A new Yale Summer Session course that will combine theater and public health in an effort to further HIV/AIDS awareness education will be offered in Swaziland for the first time this summer, administrators announced this week.
The course, “Arts and Public Health in Action: Study of HIV/AIDS in Swaziland,” will take place from June 4 to July 7. It will allow students to spend time in the classroom studying current issues in epidemiology and participating in community theater activities that use acting productions to spread awareness of these epidemic diseases. School of Public Health professor Kaveh Khoshnood and School of Drama professor Rebecca Rugg will co-teach the course with the help of Ugandan artist Ntare Mwine, Summer Session Director William Whobrey said. The two-credit course will be capped at 18 students.
The program is an unprecedented opportunity for students to be active forces for change in both academic and performance spheres, Whobrey said.
“I think two unique aspects [of the program] are that, as with any other course at Yale, they’ll be getting a very good grounding in HIV/AIDS in terms of public health, but they’ll be able to experience it in a way they wouldn’t be able to in New Haven,” he said. “Then the practical aspect is academic in that it’s guided by a Yale instructor, but also with an element of fieldwork that you might associate with an anthropology course … Students will actually experience what the conditions are and how local and national governments are working through theater groups to make sure local populations get the best and most current medical information on HIV/AIDS prevention.”
Whobrey said the course does not require an extensive background in theater, although experience with public presentation is helpful.
The classroom portion of the five weeks will focus on current topics in public health, including mother-child transmission of disease, but will also cover the ways in which theater has effected social change in the past, as through the work of playwright Bertolt Brecht.
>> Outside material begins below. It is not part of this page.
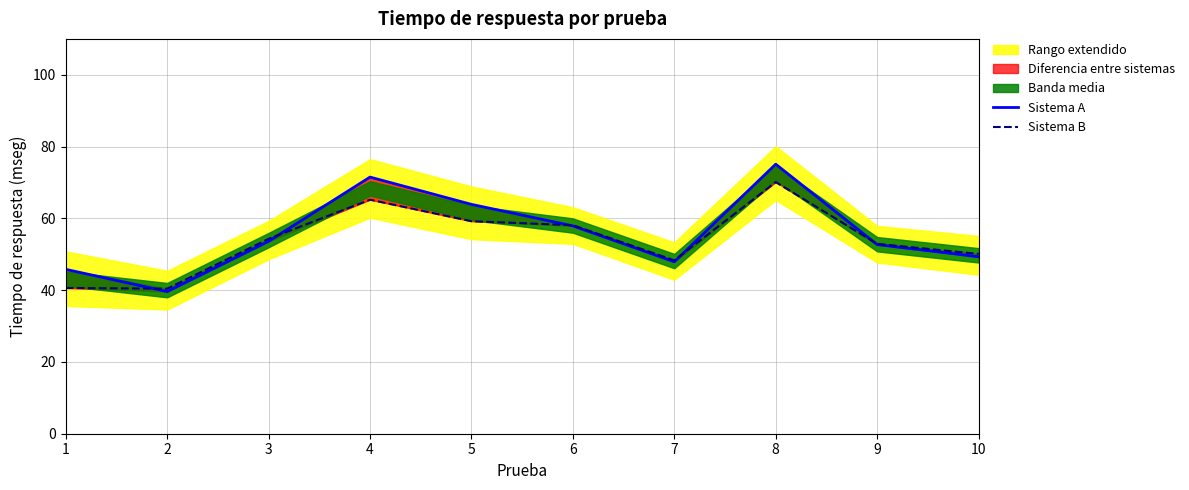

What is the sum of the Sistema A values at 1 and 8?

120.9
Outside the classroom, students will engage in workshops with local Swaziland artists to probe the dialogue surrounding the HIV/AIDS pandemic and its effect on communities, drawing parallels to the classroom topics. The course will culminate with a trip to the Grahamstown National Arts Festival in South Africa.
Rugg, who produced a play on HIV/AIDS performed by Mwine in New York, said this more unconventional form of theater will contribute not only to the Swaziland communities, but to students’ individual strength of expression and willingness to experiment with their art.
“I think [this type of acting] is geared for a very different purpose that has to do with social justice and making immediate change in the world,” she said. “Obviously, one hopes that all theater one does will be involved with those things, but I think this is a much more immediate way for this to happen and hopefully will affect the kind of theater that students will do on stage, too.”
The National Arts Festival — the largest arts festival on the African continent — will be an opportunity for the students to showcase some of what they learn, Rugg said.
Khoshnood said the course is a unique opportunity to understand firsthand the extent of the struggle against HIV/AIDS.
“Here at Yale, students are not confronted with the reality of the [HIV/AIDS] epidemic, but through going to the schools, the nongovernmental organizations, the ministry of health, and hospitals, and working with artists who have been trying to bring awareness of this disease to their artwork, I think the students will get much more of an insider perspective,” he said. “I hope it is a transformative experience that will stay with students beyond their years at Yale.”
Several students said they are excited about the opportunity.
Jenny Nissel ’08, a theater studies major who is planning to apply for the class, said the course will allow her to explore her art in new arenas.
“I’m really interested in exploring theater’s power to incite change, and I feel like it would be a good exploration for myself and what I can do eventually through the theater,” she said. “And also, I’ve been sort of stuck in the Western idea of theater for a really long time, and just for myself I’d like to experiment.”
But Rebecca Anastos-Wallen ’09, a Global Health Week organizer and a member of Yale AIDS Watch, said she would prefer to address public health problems through a non-Yale program focused more directly on activism, although the logistics of travel and funding could be more difficult. But she said the new program will likely be effective in appealing to students interested in global health who do not have strong science or math backgrounds
Bix Bettwy ’08, a theater studies major who is planning to apply for the class, said acting in the Swaziland community will be a novel experience for him.
“It’s something that you don’t get to really experience in the theater department at Yale,” he said. “It’s a completely different audience that you have no access to in America, and it’s a great opportunity to do theater that is a force socially rather than just artistically.”
Yale Summer Session will hold an information session for students interested in applying on Feb. 15. The deadline to apply is Apr. 2, and tuition, the program fee, room and board will total $6,400. Students currently receiving Yale financial aid are eligible to apply for the International Summer Award to cover the program’s costs.